It's play-offs for the Pens and if there is a home game they will obviously have a sell out crowd and possibly a huge television set up outside where thousands of more fans come to watch. So it might be a little bad depending on the time of the game.


----------



## Bryan (Apr 6, 2010)

Ilkyoo Choi said:


> Um.. I'm not planning to hold any non-cube shaped events?



Clock and magics?


----------



## cincyaviation (Apr 6, 2010)

Bryan said:


> Ilkyoo Choi said:
> 
> 
> > Um.. I'm not planning to hold any non-cube shaped events?
> ...


those can become cube shaped....


----------



## Edmund (Apr 6, 2010)

cincyaviation said:


> Bryan said:
> 
> 
> > Ilkyoo Choi said:
> ...



No they don't at least if you are solving them correctly and not breaking your clock.


----------



## Carson (Apr 7, 2010)

cincyaviation said:


> Bryan said:
> 
> 
> > Ilkyoo Choi said:
> ...



I *REALLY* want to see someone make a clock become cubic. Does this involve hydraulics or a large hammer?


----------



## Ilkyoo Choi (Apr 7, 2010)

Bryan said:


> Ilkyoo Choi said:
> 
> 
> > Um.. I'm not planning to hold any non-cube shaped events?
> ...



My bad. lol
Good to know somebody cares about what I say


----------



## Edmund (Apr 18, 2010)

If anyone would be willing to sell a 2x2 (ES, Lanlan or almost anything other than Rubik's) it would be awesome! Same goes for a clock but 2x2 would be the coolest!


----------



## CUBER888 (Apr 19, 2010)

i have an eastsheen i might be willing to sell, by the way im


----------



## Edmund (Apr 19, 2010)

CUBER888 said:


> i have an eastsheen i might be willing to sell, by the way im robert larkin



That'd be awesome, is it white or black and what color scheme?

_EXERCISE MATERIALS:_
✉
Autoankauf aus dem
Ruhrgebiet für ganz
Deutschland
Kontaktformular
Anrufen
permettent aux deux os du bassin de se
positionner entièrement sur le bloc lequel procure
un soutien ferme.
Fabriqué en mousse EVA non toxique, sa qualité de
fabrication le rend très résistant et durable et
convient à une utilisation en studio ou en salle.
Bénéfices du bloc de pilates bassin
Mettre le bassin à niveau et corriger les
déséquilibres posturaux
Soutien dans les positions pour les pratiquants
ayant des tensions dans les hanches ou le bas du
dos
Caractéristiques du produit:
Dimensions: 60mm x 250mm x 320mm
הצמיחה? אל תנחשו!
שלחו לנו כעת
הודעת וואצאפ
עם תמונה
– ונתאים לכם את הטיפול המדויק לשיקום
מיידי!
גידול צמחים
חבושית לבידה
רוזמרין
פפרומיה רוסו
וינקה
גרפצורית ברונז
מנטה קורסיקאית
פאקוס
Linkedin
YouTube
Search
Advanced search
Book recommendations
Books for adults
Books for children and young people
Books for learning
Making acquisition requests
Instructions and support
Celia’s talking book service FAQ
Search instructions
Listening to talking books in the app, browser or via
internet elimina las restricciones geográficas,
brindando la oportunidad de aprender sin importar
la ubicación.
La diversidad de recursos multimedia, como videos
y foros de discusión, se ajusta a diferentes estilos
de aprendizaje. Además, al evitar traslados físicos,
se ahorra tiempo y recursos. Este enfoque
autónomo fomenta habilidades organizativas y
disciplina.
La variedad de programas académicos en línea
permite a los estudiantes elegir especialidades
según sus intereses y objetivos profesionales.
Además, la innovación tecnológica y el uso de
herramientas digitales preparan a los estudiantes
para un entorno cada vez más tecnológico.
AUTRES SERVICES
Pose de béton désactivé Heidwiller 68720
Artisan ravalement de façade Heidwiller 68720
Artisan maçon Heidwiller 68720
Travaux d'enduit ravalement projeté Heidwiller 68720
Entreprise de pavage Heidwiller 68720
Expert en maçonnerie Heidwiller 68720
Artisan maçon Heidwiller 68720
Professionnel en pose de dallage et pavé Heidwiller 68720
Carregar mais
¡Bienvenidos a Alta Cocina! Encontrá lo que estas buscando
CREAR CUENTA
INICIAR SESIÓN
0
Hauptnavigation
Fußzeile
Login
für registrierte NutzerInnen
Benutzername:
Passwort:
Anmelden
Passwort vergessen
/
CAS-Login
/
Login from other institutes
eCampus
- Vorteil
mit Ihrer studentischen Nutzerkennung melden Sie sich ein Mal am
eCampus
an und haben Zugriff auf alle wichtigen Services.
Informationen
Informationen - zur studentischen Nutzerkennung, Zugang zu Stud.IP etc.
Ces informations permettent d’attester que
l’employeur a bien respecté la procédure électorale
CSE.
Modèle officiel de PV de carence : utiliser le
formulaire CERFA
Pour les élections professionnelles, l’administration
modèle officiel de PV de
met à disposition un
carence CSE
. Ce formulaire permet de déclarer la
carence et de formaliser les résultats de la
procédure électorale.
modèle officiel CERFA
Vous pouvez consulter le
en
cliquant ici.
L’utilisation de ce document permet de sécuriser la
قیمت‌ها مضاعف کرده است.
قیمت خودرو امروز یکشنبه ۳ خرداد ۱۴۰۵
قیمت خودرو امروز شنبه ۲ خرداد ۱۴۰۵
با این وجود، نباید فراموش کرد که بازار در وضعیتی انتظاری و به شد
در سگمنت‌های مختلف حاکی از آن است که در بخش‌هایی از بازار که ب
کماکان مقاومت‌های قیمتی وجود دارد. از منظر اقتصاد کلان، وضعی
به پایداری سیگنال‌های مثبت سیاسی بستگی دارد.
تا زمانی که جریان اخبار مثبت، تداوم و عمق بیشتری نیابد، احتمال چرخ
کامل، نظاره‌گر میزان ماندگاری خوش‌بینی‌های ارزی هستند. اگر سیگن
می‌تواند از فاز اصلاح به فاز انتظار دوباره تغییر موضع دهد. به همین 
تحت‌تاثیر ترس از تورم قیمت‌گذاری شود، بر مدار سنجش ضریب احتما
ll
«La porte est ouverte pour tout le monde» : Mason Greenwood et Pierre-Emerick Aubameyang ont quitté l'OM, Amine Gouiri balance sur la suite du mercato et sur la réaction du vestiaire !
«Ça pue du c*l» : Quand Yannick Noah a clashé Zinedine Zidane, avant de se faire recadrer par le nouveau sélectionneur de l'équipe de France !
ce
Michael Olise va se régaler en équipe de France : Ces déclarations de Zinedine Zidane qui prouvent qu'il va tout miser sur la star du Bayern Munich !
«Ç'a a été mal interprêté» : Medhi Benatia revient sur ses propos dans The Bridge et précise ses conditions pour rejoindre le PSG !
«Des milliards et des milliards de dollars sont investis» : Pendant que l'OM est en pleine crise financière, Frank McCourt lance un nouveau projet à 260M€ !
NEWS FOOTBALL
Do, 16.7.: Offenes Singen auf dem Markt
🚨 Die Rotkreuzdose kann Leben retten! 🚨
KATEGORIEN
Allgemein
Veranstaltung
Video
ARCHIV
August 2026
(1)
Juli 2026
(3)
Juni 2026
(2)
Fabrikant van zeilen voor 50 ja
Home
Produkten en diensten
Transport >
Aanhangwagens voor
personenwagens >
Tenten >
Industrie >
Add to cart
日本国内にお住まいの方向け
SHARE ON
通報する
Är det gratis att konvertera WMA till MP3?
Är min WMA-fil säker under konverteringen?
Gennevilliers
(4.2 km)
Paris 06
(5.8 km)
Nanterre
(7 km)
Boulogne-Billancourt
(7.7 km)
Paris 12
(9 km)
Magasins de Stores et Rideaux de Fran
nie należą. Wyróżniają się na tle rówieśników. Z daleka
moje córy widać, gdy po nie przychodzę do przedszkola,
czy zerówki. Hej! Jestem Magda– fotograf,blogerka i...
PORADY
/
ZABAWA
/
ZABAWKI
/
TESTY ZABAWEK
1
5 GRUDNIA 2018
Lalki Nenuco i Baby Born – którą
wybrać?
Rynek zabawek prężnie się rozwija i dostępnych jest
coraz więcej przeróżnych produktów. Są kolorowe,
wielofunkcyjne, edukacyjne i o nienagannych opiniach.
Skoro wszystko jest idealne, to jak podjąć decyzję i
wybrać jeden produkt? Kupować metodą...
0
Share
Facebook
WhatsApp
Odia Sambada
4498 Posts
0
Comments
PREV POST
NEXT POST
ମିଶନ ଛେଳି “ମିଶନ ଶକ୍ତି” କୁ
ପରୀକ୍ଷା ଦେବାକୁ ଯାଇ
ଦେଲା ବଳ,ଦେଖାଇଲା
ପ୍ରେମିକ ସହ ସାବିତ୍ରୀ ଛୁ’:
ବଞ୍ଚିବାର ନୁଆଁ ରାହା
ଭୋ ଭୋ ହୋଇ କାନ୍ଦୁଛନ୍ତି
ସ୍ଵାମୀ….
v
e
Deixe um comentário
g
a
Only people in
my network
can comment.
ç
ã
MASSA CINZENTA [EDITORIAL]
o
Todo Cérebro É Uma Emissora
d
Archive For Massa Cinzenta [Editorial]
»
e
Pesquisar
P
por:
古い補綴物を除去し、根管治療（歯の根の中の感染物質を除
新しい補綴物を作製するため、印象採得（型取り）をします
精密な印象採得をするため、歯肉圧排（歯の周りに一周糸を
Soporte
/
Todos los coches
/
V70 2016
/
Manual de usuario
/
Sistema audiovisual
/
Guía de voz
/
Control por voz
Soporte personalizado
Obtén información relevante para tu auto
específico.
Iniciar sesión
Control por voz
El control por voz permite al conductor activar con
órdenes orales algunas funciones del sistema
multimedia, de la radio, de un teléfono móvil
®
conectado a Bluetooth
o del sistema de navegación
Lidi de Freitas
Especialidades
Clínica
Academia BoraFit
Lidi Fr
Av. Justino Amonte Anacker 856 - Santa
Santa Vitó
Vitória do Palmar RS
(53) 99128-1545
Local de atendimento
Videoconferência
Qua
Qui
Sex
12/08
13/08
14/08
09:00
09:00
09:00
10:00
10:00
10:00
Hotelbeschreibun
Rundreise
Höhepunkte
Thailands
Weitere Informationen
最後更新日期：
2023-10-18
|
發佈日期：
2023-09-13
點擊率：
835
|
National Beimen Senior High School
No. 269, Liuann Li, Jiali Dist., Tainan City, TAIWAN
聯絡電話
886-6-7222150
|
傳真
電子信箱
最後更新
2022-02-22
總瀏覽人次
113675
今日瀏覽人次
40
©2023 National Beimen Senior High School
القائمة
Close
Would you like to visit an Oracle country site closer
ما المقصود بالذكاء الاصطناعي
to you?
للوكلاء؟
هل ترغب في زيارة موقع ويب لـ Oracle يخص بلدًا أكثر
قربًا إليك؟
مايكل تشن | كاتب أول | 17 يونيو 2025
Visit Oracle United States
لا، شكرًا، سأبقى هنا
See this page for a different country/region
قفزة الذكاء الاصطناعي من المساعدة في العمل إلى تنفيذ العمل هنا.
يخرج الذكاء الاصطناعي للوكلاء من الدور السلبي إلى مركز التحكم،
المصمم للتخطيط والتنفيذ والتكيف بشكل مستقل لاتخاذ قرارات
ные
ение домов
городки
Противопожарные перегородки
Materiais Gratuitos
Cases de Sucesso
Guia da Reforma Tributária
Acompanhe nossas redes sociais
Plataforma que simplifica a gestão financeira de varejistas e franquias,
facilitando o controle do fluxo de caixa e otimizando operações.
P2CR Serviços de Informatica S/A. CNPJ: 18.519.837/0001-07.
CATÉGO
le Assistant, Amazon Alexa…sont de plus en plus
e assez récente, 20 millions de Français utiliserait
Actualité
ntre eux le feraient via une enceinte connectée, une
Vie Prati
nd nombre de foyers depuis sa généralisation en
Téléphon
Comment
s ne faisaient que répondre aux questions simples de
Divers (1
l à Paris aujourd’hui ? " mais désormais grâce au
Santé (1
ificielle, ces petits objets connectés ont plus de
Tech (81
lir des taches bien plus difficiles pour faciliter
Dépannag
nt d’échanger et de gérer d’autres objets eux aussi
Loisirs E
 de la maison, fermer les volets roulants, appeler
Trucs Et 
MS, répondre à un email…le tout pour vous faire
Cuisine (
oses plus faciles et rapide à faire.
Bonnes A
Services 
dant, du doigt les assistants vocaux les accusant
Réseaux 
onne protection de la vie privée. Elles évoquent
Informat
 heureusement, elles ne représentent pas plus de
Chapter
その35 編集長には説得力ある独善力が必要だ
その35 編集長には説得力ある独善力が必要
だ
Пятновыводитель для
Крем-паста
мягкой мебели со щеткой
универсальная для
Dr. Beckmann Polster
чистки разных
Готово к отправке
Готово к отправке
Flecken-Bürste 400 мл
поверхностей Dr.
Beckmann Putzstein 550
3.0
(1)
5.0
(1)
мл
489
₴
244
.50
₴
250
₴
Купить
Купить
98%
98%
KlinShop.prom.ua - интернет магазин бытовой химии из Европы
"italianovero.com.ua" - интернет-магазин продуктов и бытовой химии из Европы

_DIRECTIVE 1:_
Copy the records word for word, starting at their first line and stopping after the line that contains "según sus intereses".
_DIRECTIVE 2:_
Pick up the forum thread about the cubing event after its last post and carry it forward.

_WRITTEN RESPONSE 1:_
✉
Autoankauf aus dem
Ruhrgebiet für ganz
Deutschland
Kontaktformular
Anrufen
permettent aux deux os du bassin de se
positionner entièrement sur le bloc lequel procure
un soutien ferme.
Fabriqué en mousse EVA non toxique, sa qualité de
fabrication le rend très résistant et durable et
convient à une utilisation en studio ou en salle.
Bénéfices du bloc de pilates bassin
Mettre le bassin à niveau et corriger les
déséquilibres posturaux
Soutien dans les positions pour les pratiquants
ayant des tensions dans les hanches ou le bas du
dos
Caractéristiques du produit:
Dimensions: 60mm x 250mm x 320mm
הצמיחה? אל תנחשו!
שלחו לנו כעת
הודעת וואצאפ
עם תמונה
– ונתאים לכם את הטיפול המדויק לשיקום
מיידי!
גידול צמחים
חבושית לבידה
רוזמרין
פפרומיה רוסו
וינקה
גרפצורית ברונז
מנטה קורסיקאית
פאקוס
Linkedin
YouTube
Search
Advanced search
Book recommendations
Books for adults
Books for children and young people
Books for learning
Making acquisition requests
Instructions and support
Celia’s talking book service FAQ
Search instructions
Listening to talking books in the app, browser or via
internet elimina las restricciones geográficas,
brindando la oportunidad de aprender sin importar
la ubicación.
La diversidad de recursos multimedia, como videos
y foros de discusión, se ajusta a diferentes estilos
de aprendizaje. Además, al evitar traslados físicos,
se ahorra tiempo y recursos. Este enfoque
autónomo fomenta habilidades organizativas y
disciplina.
La variedad de programas académicos en línea
permite a los estudiantes elegir especialidades
según sus intereses y objetivos profesionales.

_WRITTEN RESPONSE 2:_
----------



## CUBER888 (Apr 19, 2010)

it is black with cubesmith half-bright color scheme


----------



## Edmund (Apr 19, 2010)

CUBER888 said:


> it is black with cubesmith half-bright color scheme



That's cool, I prefer black 2x2s so sweet.


----------



## cubesolver77 (Apr 24, 2010)

Will anybody be willing to sell me and eastsheen 4x4, gigaminx screw and a gigaminx center corner?


----------



## CUBER888 (Apr 25, 2010)

i have an eastsheen 4x4 but it has car stickers


----------



## Edmund (Apr 27, 2010)

and how much would you charge for that 2x2?


----------



## CUBER888 (Apr 28, 2010)

Around 5 bucks


----------



## Edmund (Apr 30, 2010)

CUBER888 said:


> Around 5 bucks



Sounds great, man.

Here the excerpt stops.